Auxiliar de garantia obtém reversão de dispensa “por força maior” para “sem justa causa”

A Segunda Turma do Tribunal Regional do Trabalho da 18ª Região (GO), por unanimidade, deu provimento ao recurso de um trabalhador para reverter a modalidade da dispensa “por força maior” para “sem justa causa”, com o consequente pagamento de todas as verbas trabalhistas. Os desembargadores acompanharam o voto do relator, desembargador Platon de Azevedo Filho, no sentido de que a empresa não teria comprovado que a pandemia teria afetado substancialmente sua condição econômica e financeira para justificar a aplicação do fato do príncipe.

Fato do príncipe

De acordo com a teoria jurídica, se o Estado praticar ato administrativo ou editar qualquer norma que inviabilize a atividade empresarial e isso gerar demissões, será do próprio Estado a responsabilidade de pagar a indenização rescisória dos trabalhadores.

O caso

O trabalhador foi admitido por uma concessionária de automóveis em junho de 2009 para exercer a função de auxiliar de garantia.
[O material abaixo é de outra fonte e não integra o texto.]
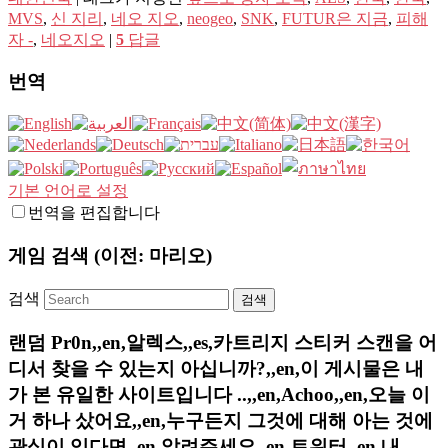
MVS
,
신 지리
,
네오 지오
,
neogeo
,
SNK
,
FUTUR은 지금
,
피해
자 -
,
네오지오
|
5
답글
번역
기본 언어로 설정
번역을 편집합니다
게임 검색 (이전: 마리오)
검색
랜덤 Pr0n,,en,알렉스,,es,카트리지 스티커 스캔을 어
디서 찾을 수 있는지 아십니까?,,en,이 게시물은 내
가 본 유일한 사이트입니다 ..,,en,Achoo,,en,오늘 이
거 하나 샀어요,,en,누구든지 그것에 대해 아는 것에
관심이 있다면,,en,알려주세요,,en,트위터,,en,내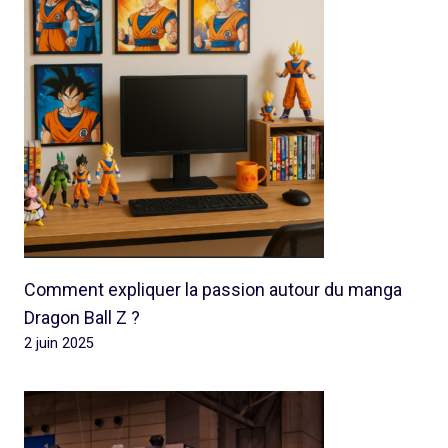
Comment expliquer la passion autour du manga
Dragon Ball Z ?
2 juin 2025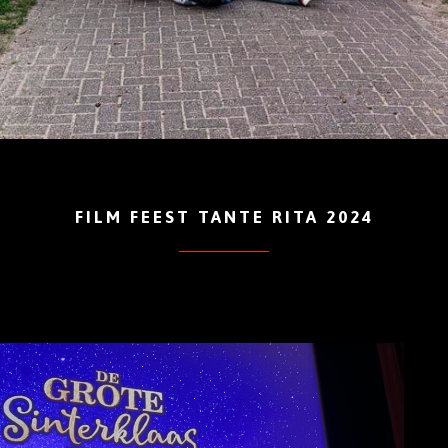
FILM FEEST TANTE RITA 2024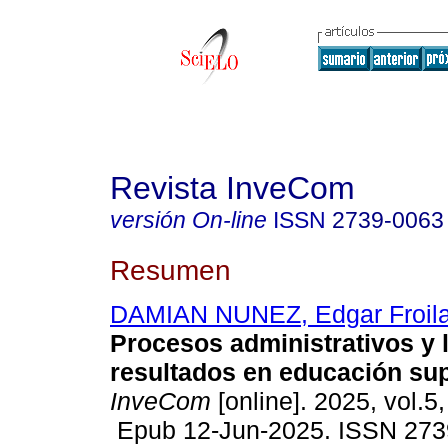
Revista InveCom
versión On-line
ISSN
2739-0063
Resumen
DAMIAN NUNEZ, Edgar Froil
Procesos administrativos y 
resultados en educación sup
InveCom
[online]. 2025, vol.5
Epub 12-Jun-2025. ISSN 273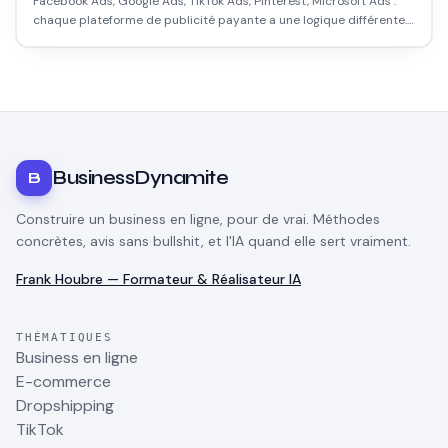
Facebook Ads, Google Ads, TikTok Ads, Pinterest, Microsoft Ads :
chaque plateforme de publicité payante a une logique différente.
Voici comment choisir selon votre projet, vos budgets réels et vos
objectifs, sans jargon inutile.
BusinessDynamite
B
Construire un business en ligne, pour de vrai. Méthodes
concrètes, avis sans bullshit, et l'IA quand elle sert vraiment.
Frank Houbre — Formateur & Réalisateur IA
THÉMATIQUES
Business en ligne
E-commerce
Dropshipping
TikTok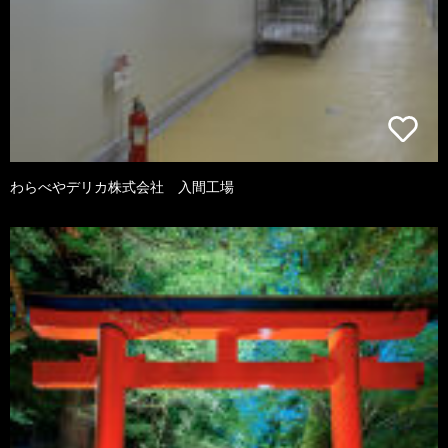
わらべやデリカ株式会社 入間工場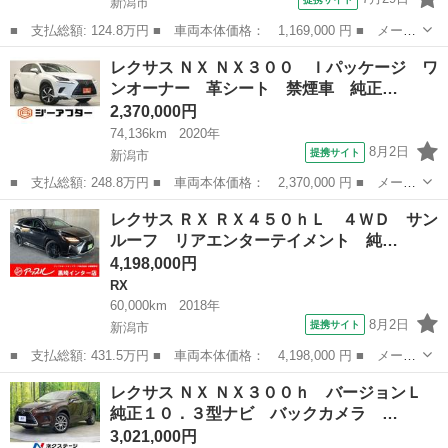
新潟市
■ 支払総額: 124.8万円 ■ 車両本体価格： 1,169,000 円 ■ メーカ
ー名： レクサス ■ 車種名： ＧＳ ■ グレード名： ＧＳ２５
新潟
新潟市
GS
レクサス ＮＸ ＮＸ３００ Ｉパッケージ ワ
０ バージョンＬ 禁煙車 純正ＨＤＤナビ（ＢＴ／ＦＭ／ＡＭ／フ
ンオーナー 革シート 禁煙車 純正…
ルセグＴＶ...
2,370,000円
74,136km
2020年
8月2日
提携サイト
新潟市
■ 支払総額: 248.8万円 ■ 車両本体価格： 2,370,000 円 ■ メーカ
ー名： レクサス ■ 車種名： ＮＸ ■ グレード名： ＮＸ３０
新潟
新潟市
レクサス
レクサス ＲＸ ＲＸ４５０ｈＬ ４ＷＤ サン
０ Ｉパッケージ ワンオーナー 革シート 禁煙車 純正１０．３
ルーフ リアエンターテイメント 純…
インチナビ...
4,198,000円
RX
60,000km
2018年
8月2日
提携サイト
新潟市
■ 支払総額: 431.5万円 ■ 車両本体価格： 4,198,000 円 ■ メーカ
ー名： レクサス ■ 車種名： ＲＸ ■ グレード名： ＲＸ４５０
新潟
新潟市
RX
レクサス ＮＸ ＮＸ３００ｈ バージョンＬ
ｈＬ ４ＷＤ サンルーフ リアエンターテイメント 純正ナビ フ
純正１０．３型ナビ バックカメラ …
ルセグＴ...
3,021,000円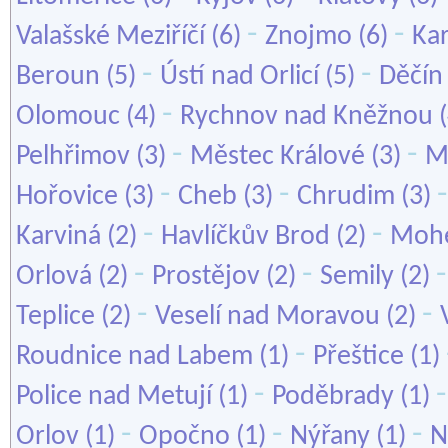
-
-
Valašské Meziříčí
(6)
Znojmo
(6)
Kar
-
-
Beroun
(5)
Ústí nad Orlicí
(5)
Děčín
-
Olomouc
(4)
Rychnov nad Kněžnou
(
-
-
Pelhřimov
(3)
Městec Králové
(3)
M
-
-
Hořovice
(3)
Cheb
(3)
Chrudim
(3)
-
-
Karviná
(2)
Havlíčkův Brod
(2)
Mohe
-
-
Orlová
(2)
Prostějov
(2)
Semily
(2)
-
-
Teplice
(2)
Veselí nad Moravou
(2)
-
Roudnice nad Labem
(1)
Přeštice
(1)
-
Police nad Metují
(1)
Poděbrady
(1)
-
-
-
Orlov
(1)
Opočno
(1)
Nýřany
(1)
N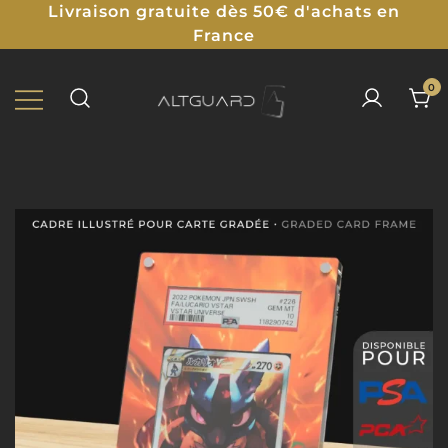
Livraison gratuite dès 50€ d'achats en
France
0
Protections Illustrées pour TCG
ALTGUARD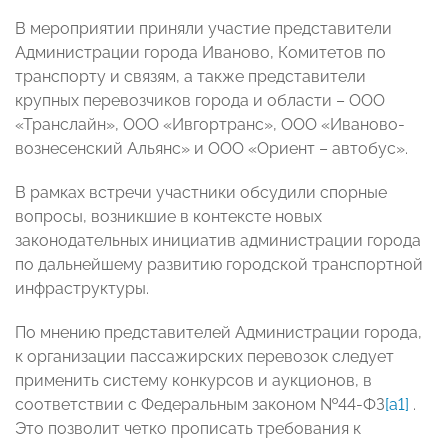
В мероприятии приняли участие представители
Администрации города Иваново, Комитетов по
транспорту и связям, а также представители
крупных перевозчиков города и области – ООО
«Транслайн», ООО «Ивгортранс», ООО «Иваново-
вознесенский Альянс» и ООО «Ориент – автобус».
В рамках встречи участники обсудили спорные
вопросы, возникшие в контексте новых
законодательных инициатив администрации города
по дальнейшему развитию городской транспортной
инфраструктуры.
По мнению представителей Администрации города,
к организации пассажирских перевозок следует
применить систему конкурсов и аукционов, в
соответствии с Федеральным законом №44-ФЗ
[a1]
.
Это позволит четко прописать требования к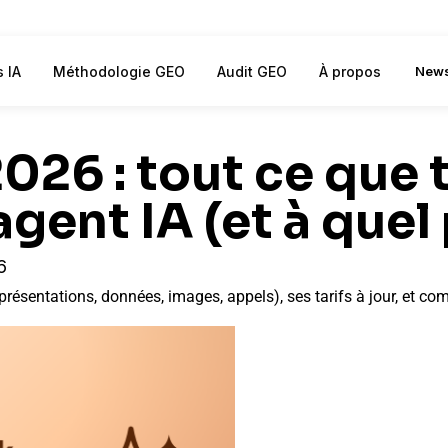
s IA
Méthodologie GEO
Audit GEO
À propos
News
26 : tout ce que t
agent IA (et à quel 
6
(présentations, données, images, appels), ses tarifs à jour, et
Com a pandemia, o contrato de trabalho foi suspenso entre abril e junho de 2020 e, posteriormente, houve nova suspensão, de julho a setembro de 2020. Em seguida, o trabalhador foi  dispensado “por motivo de força maior”. Ele ingressou na Justiça do Trabalho goianiense para tentar reverter a modalidade.

O Juízo da 12ª Vara do Trabalho de Goiânia (GO) manteve a modalidade de encerramento do contrato como “existência de força maior” entre o trabalhador e a revendedora de automóveis. O funcionário recorreu ao tribunal. Alegou que a “força maior” deve ser provada de forma robusta pela empresa, uma vez que essa modalidade implica perda de direitos trabalhistas.

O relator, desembargador Platon Filho, explicou que houve a edição de uma medida provisória (MP 927) que vigorou entre março e julho de 2020, com o objetivo de preservar empregos e renda durante a pandemia de covid-19. Nessa norma, havia o reconhecimento do estado de calamidade pública, conforme o  Decreto Legislativo nº 6, de março de 2020, onde constituía hipótese de força maior, nos termos do art. 501 da CLT.

No entanto, o desembargador ressaltou que a rescisão contratual ocorreu após o período de vigência dessa medida provisória e, além disso, haveria outros elementos nos autos que justificariam o desprovimento do recurso. Platon Filho destacou a narrativa da empresa que menciona que as dificuldades financeiras tiveram início antes da determinação de paralisação temporária das atividades econômicas não essenciais, a fim de conter a disseminação do vírus causador da pandemia de covid-19.

Para o relator, a queda na venda de veículos da marca comercializada pela revendedora não aconteceu de modo imprevisível e abrupto, em decorrência apenas da pandemia. Ele explicou que esse fato já vinha ocorrendo de forma continuada há vários anos, sem que fossem tomadas medidas eficazes para reverter essa situação e superar a crise financeira em que a revendedora se encontrava mesmo antes do surgimento da pandemia. Platon Filho considerou que a pandemia contribuiu, ainda que indiretamente, para o encerramento das atividades empresariais.

O magistrado salientou que a empresa poderia, ainda, ter se adaptado às normas relacionadas ao controle da pandemia para permanecer funcionando “como fizeram inúmeras empresas do mesmo ramo ou de outros segmentos”. O desembargador concluiu que o fato de a empresa ter optado por encerrar suas atividades não foi consequência de decisões governamentais, mas de crise financeira preexistente. Platon Filho destacou que não é lícito ao empregador imputar a causa das suas dificuldades a eventos supervenientes, a fim de tentar converter os riscos inerentes ao negócio em motivo de força maior.

O desembargador apontou ainda que a Lei nº 14.020/2020 evidencia a inviabilidade da aplicação do fato do príncipe no âmbito trabalhista ao contexto do recurso. Ele disse que é conhecido que a pandemia afetou diretamente as relações laborais, afetando tanto os empregados quanto os empregadores. “Entretanto, não se pode olvidar que, à luz do princípio da alteridade, os riscos da atividade econômica recaem sobre o empregador, de modo que, mesmo uma situação excepcional como a pandemia de covid-19 não permite, por si só, chancelar a violação de direitos trabalhistas”, afirmou.

Para o relator, a concessionária não pode invocar a ocorrência de força maior ou fato do príncipe para não arcar com os encargos trabalhistas, notadamente quando estão ausentes os elementos fático-jurídicos imprescindíveis à sua configuração. Ao final, Platon Filho reformou a sentença para declarar a nulidade da dispensa por força maior, convertendo a modalidade de ruptura contratual para dispensa sem justa causa e, assim, determinar o pagamento dos encargos trabalhistas relativos a essa modalidade de dispensa.